About Livestock Emissions

  • Livestock mainly emits carbon dioxide (from urea), nitrous oxide (from livestock dung and urine), and methane (from belching) among others. 
  • These gases trap heat around the surface of the earth and cause global warming by contributing to the greenhouse effect.

Global Warming Potential (GWP)
According to the Intergovernmental Panel on Climate Change (IPCC), the GWP of gases is a metric that helps measure “the radiative effect (determined by the ability to absorb energy) of each unit of gas” over a specific period of time such as 100 years, “as expressed relative to the radiative effect of carbon dioxide.”

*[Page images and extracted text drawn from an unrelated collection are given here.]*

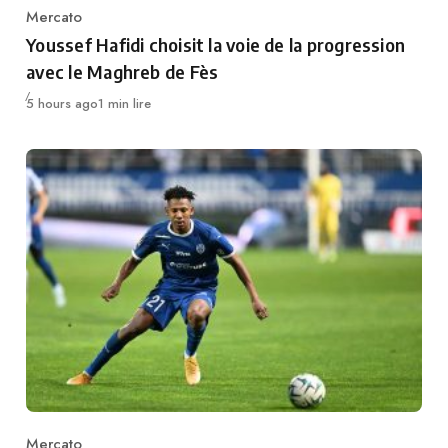
Mercato
Category
Youssef Hafidi choisit la voie de la progression
avec le Maghreb de Fès
Publié
5 hours ago
1 min lire
Mercato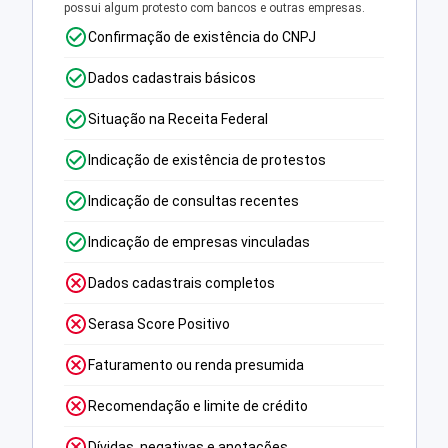
possui algum protesto com bancos e outras empresas.
Confirmação de existência do CNPJ
Dados cadastrais básicos
Situação na Receita Federal
Indicação de existência de protestos
Indicação de consultas recentes
Indicação de empresas vinculadas
Dados cadastrais completos
Serasa Score Positivo
Faturamento ou renda presumida
Recomendação e limite de crédito
Dívidas, negativas e anotações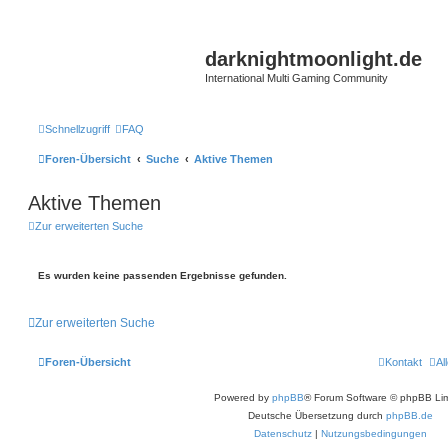
darknightmoonlight.de
International Multi Gaming Community
Schnellzugriff
FAQ
Foren-Übersicht
Suche
Aktive Themen
Aktive Themen
Zur erweiterten Suche
Es wurden keine passenden Ergebnisse gefunden.
Zur erweiterten Suche
Foren-Übersicht
Kontakt
Al
Powered by
phpBB
® Forum Software © phpBB Lim
Deutsche Übersetzung durch
phpBB.de
Datenschutz
|
Nutzungsbedingungen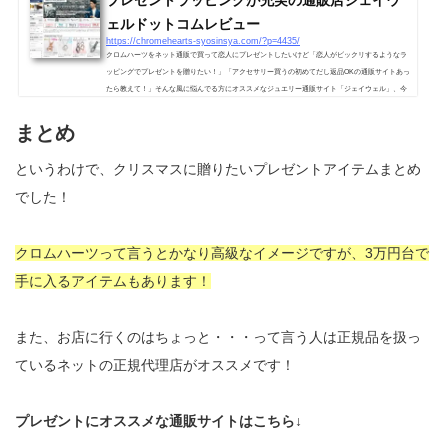
プレゼントラッピングが充実の通販店ジェイウ
ェルドットコムレビュー
https://chromehearts-syosinsya.com/?p=4435/
クロムハーツをネット通販で買って恋人にプレゼントしたいけど「恋人がビックリするようなラ
ッピングでプレゼントを贈りたい！」「アクセサリー買うの初めてだし返品OKの通販サイトあっ
たら教えて！」そんな風に悩んでる方にオススメなジュエリー通販サイト「ジェイウェル」、今
回は徹底レビューしちゃいます！！有資格者が豪華ラッピングしてくれるジェイウェルドットコ
ム！ ジェイウェルドットコムの詳細情報 ⇛公式サイトはこちら取り扱いアイテムリング、ペン
まとめ
ダント、チャーム、ドッグタグ、ピアス、ブレスレット価格帯3～5万...
というわけで、クリスマスに贈りたいプレゼントアイテムまとめ
でした！
クロムハーツって言うとかなり高級なイメージですが、3万円台で
手に入るアイテムもあります！
また、お店に行くのはちょっと・・・って言う人は正規品を扱っ
ているネットの正規代理店がオススメです！
プレゼントにオススメな通販サイトはこちら↓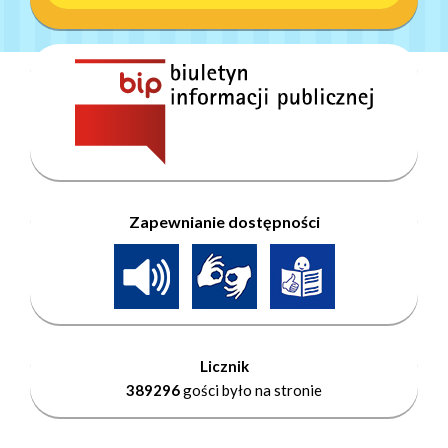
Zapewnianie dostępności
Licznik
389296
gości było na stronie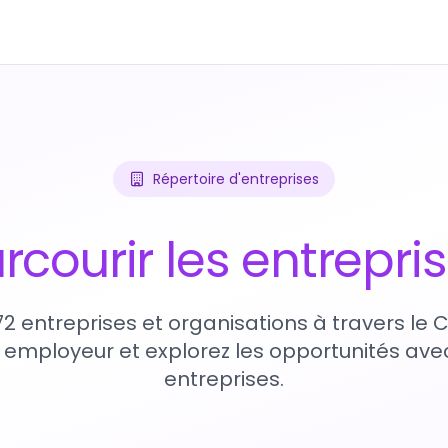
Répertoire d'entreprises
rcourir les entrepri
72 entreprises et organisations à travers le
 employeur et explorez les opportunités avec
entreprises.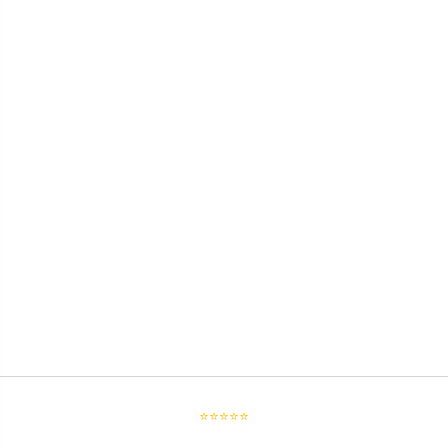
⭐⭐⭐⭐⭐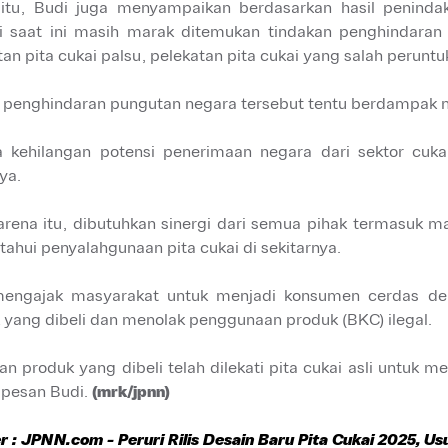
 itu, Budi juga menyampaikan berdasarkan hasil penind
 saat ini masih marak ditemukan tindakan penghindaran
an pita cukai palsu, pelekatan pita cukai yang salah peruntu
k penghindaran pungutan negara tersebut tentu berdampak n
 kehilangan potensi penerimaan negara dari sektor cu
ya.
arena itu, dibutuhkan sinergi dari semua pihak termasuk 
ahui penyalahgunaan pita cukai di sekitarnya.
engajak masyarakat untuk menjadi konsumen cerdas den
 yang dibeli dan menolak penggunaan produk (BKC) ilegal.
kan produk yang dibeli telah dilekati pita cukai asli untuk
” pesan Budi.
(mrk/jpnn)
r : JPNN.com
- Peruri Rilis Desain Baru Pita Cukai 2025,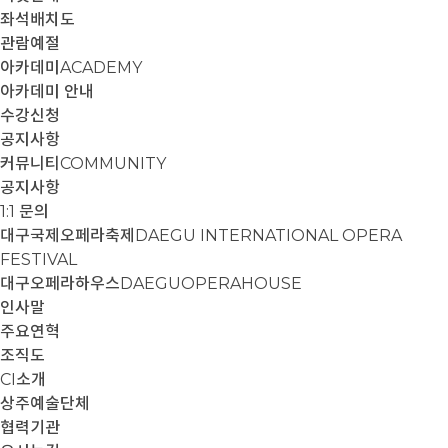
좌석배치도
관람예절
아카데미
ACADEMY
아카데미 안내
수강신청
공지사항
커뮤니티
COMMUNITY
공지사항
1:1 문의
대구국제오페라축제
DAEGU INTERNATIONAL OPERA
FESTIVAL
대구오페라하우스
DAEGUOPERAHOUSE
인사말
주요연혁
조직도
CI소개
상주예술단체
협력기관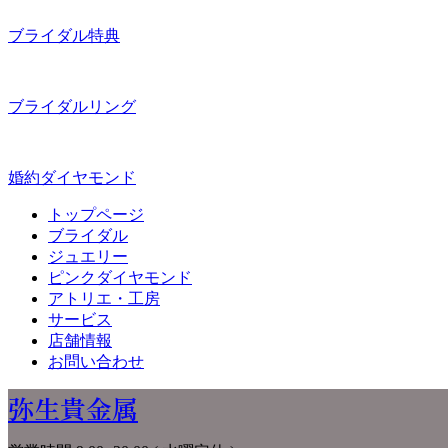
ブライダル特典
ブライダルリング
婚約ダイヤモンド
トップページ
ブライダル
ジュエリー
ピンクダイヤモンド
アトリエ・工房
サービス
店舗情報
お問い合わせ
弥生貴金属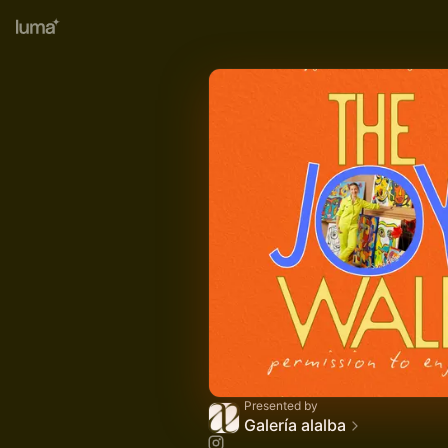
Presented by
Galería alalba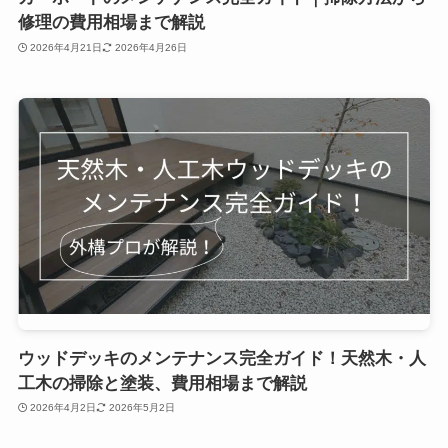
修理の費用相場まで解説
2026年4月21日
2026年4月26日
ウッドデッキのメンテナンス完全ガイド！天然木・人
工木の掃除と塗装、費用相場まで解説
2026年4月2日
2026年5月2日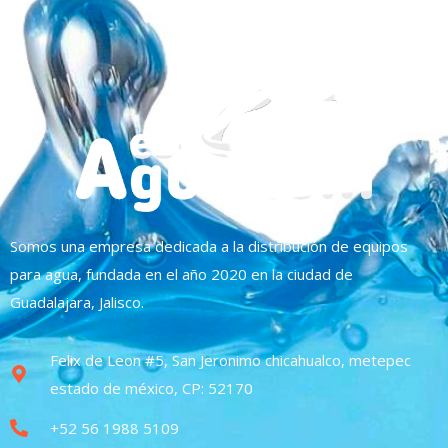
Somos una empresa dedicada a la distribución de equipos
para agua, fundada en el año 2020 en la ciudad de
Guadalajara, Jalisco.
Felix de Leon #5, San Jeronimo chicahualco, metepec
estado de méxico, CP: 52170
+52 56 1988 5109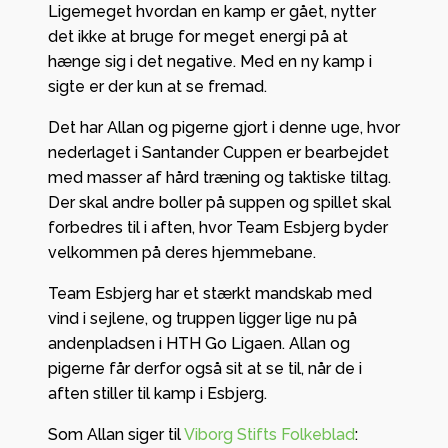
Ligemeget hvordan en kamp er gået, nytter
det ikke at bruge for meget energi på at
hænge sig i det negative. Med en ny kamp i
sigte er der kun at se fremad.
Det har Allan og pigerne gjort i denne uge, hvor
nederlaget i Santander Cuppen er bearbejdet
med masser af hård træning og taktiske tiltag.
Der skal andre boller på suppen og spillet skal
forbedres til i aften, hvor Team Esbjerg byder
velkommen på deres hjemmebane.
Team Esbjerg har et stærkt mandskab med
vind i sejlene, og truppen ligger lige nu på
andenpladsen i HTH Go Ligaen. Allan og
pigerne får derfor også sit at se til, når de i
aften stiller til kamp i Esbjerg.
Som Allan siger til
Viborg Stifts Folkeblad
: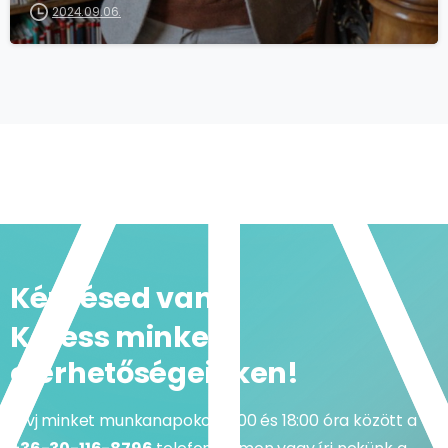
2024.09.06.
Kérdésed van?
Keress minket
elérhetőségeinken!
Hívj minket munkanapokon 9:00 és 18:00 óra között a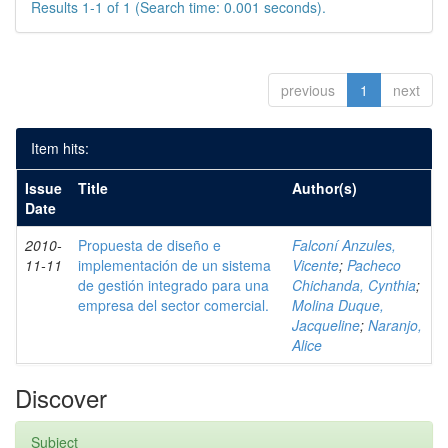
Results 1-1 of 1 (Search time: 0.001 seconds).
previous
1
next
Item hits:
Issue
Title
Author(s)
Date
2010-
Propuesta de diseño e
Falconí Anzules,
11-11
implementación de un sistema
Vicente
;
Pacheco
de gestión integrado para una
Chichanda, Cynthia
;
empresa del sector comercial.
Molina Duque,
Jacqueline
;
Naranjo,
Alice
Discover
Subject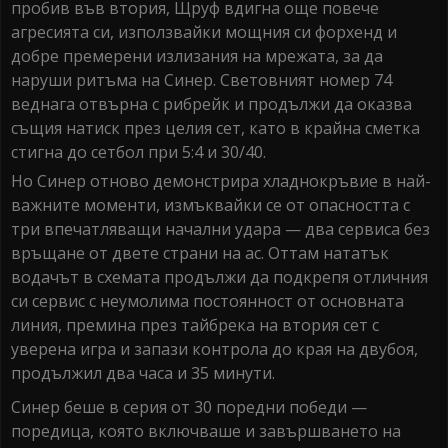
пробив във втория, Щруф вдигна още повече
агресията си, използвайки мощния си форхенд и
добре премерени излизания на мрежата, за да
наруши ритъма на Синер. Световният номер 74
веднага отвърна с рибрейк и продължи да оказва
същия натиск през целия сет, като в крайна сметка
стигна до сетбол при 5:4 и 30/40.
Но Синер отново демонстрира хладнокръвие в най-
важните моменти, измъквайки се от опасността с
три впечатляващи начални удара — два сервиса без
връщане от двете страни на ас. Оттам нататък
водачът в схемата продължи да подкрепя отличния
си сервис с неумолима постоянност от основната
линия, премина през тайбрека на втория сет с
уверена игра и запази контрола до края на двубоя,
продължил два часа и 35 минути.
Синер беше в серия от 30 поредни победи —
поредица, която включваше и завършването на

GWP helps in knowing gases such as nitrous oxide and methane, that they: Produce more heat around the earth’s surface than carbon dioxide or CO2, which is taken as a reference. 

Methane absorbs more energy than CO2 but stays in the atmosphere for a shorter duration. Over a 20-year-period, methane has 80 times more GWP than that carbon dioxide, according to the UNEP website.

Indian Government Initiative

  • National Action Plan on Climate Change (NAPCC).
  • Thirty-three States /Union Territories (UTs) have prepared their State Action Plan on Climate Change (SAPCC).
  • International Solar Alliance (ISA).
  • Coalition for Disaster Resilient Infrastructure (CDRI).
  • Infrastructure for Resilient Island States (IRIS).
  • Green Grids Initiative: One Sun One World One Grid (GGI-OSOWOG).

Way Forward

  • Global emissions should be reduced by 45% globally to maintain the goal temperatures
  • UNEP said that the G20 countries have just started to work on meeting their new targets, and collectively, are expected to fall short of their promises for 2030.
  • The current policies currently suggest a 2.8°C hike, to get on track to meet the Paris Agreement goal, the world needs to reduce greenhouse gases by unprecedented levels over the next eight years.
Additional Information:

New Zealand:
It is one of the world’s largest exporters of dairy and meat products.

Biogenic methane and nitrous oxide are responsible for about half of New Zealand’s gross emissions

New Zealand has recently planned to tax agricultural emissions, including those from livestock burps and waste, to “transition to a low emissions future” and fulfill its promise “to price agriculture emissions from 2025,”.

A pricing mechanism will also be introduced to achieve the emissions reduction target by 2050.

China: At COP 26 last year, China as one of the biggest emitters of methane entered a bilateral agreement with the US for reducing methane emissions.

China promised to phase down its coal consumption, beginning in 2025.

Egypt: With the latest report, all eyes are on COP27 in Egypt, with a focus on climate adaptation, climate finance, and transition to assist countries that are most affected by climate change.